Reply
Expert Contributor
Posts: 139
Registered: ‎07-21-2014

Kafka->HDFS pipeline

Is there any documentation on how to use Kafka to write to HDFS? I'm aware of Camus but not sure how to set it up in the CDH environment. It would also be great if you can provide how to consume from Kafka (JSON or other formats) and write HDFS in Parquet format.

 

Thanks!

Highlighted
Cloudera Employee
Posts: 3
Registered: ‎10-19-2014

Re: Kafka->HDFS pipeline

Hi Buntu,

 

One way of getting data from Kafka to HDFS/HBase is via Flume i.e.

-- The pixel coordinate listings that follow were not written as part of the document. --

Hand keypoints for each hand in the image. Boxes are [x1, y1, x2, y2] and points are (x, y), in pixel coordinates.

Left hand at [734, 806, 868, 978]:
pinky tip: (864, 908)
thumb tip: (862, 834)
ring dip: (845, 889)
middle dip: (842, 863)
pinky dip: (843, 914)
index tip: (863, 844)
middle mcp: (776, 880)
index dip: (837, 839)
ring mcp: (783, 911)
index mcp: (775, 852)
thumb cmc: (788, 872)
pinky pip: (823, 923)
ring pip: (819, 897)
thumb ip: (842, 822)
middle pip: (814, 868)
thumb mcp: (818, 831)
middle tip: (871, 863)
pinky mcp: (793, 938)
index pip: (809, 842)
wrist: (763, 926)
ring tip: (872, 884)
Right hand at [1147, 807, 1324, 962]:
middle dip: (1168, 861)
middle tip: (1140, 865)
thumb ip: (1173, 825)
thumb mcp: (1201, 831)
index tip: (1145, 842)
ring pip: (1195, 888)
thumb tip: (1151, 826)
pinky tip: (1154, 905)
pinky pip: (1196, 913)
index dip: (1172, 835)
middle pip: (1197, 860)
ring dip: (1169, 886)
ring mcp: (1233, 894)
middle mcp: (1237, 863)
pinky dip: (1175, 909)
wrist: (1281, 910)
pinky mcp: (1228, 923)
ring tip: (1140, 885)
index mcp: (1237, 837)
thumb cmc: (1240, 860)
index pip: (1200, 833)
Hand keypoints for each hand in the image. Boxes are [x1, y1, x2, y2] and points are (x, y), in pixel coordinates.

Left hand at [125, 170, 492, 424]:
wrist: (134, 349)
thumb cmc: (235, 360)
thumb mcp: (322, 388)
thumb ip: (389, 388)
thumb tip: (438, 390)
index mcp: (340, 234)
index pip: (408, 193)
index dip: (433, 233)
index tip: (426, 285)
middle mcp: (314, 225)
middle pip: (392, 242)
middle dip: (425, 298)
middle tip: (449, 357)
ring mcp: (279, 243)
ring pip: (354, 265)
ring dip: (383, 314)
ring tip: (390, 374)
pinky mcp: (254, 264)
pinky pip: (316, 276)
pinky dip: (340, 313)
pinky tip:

Kafka --> Flume --> HDFS/HBase

 

You can use Flume's Kafka-Source to read from Kafka (https://issues.apache.org/jira/browse/FLUME-2250), and then use Flume sinks to write to HDFS/HBase. Flume's Kafka-Source is available in CDH 5.2.

 

Flume can not write directly to Parquet. You can do the conversion to parquet using the Kite SDK or by following the instructions here

 

 

Cloudera Employee
Posts: 20
Registered: ‎07-08-2013

Re: Kafka->HDFS pipeline

You can find step by step instructions how to configure Flume to read from Kafka in Gwen's Flume or Kafka? Try both! blog.

Expert Contributor
Posts: 139
Registered: ‎07-21-2014

Re: Kafka->HDFS pipeline

Thanks for the info.

 

I couldn't find how to convert to Parquet format using Kite SDK, any pointers would be helpful.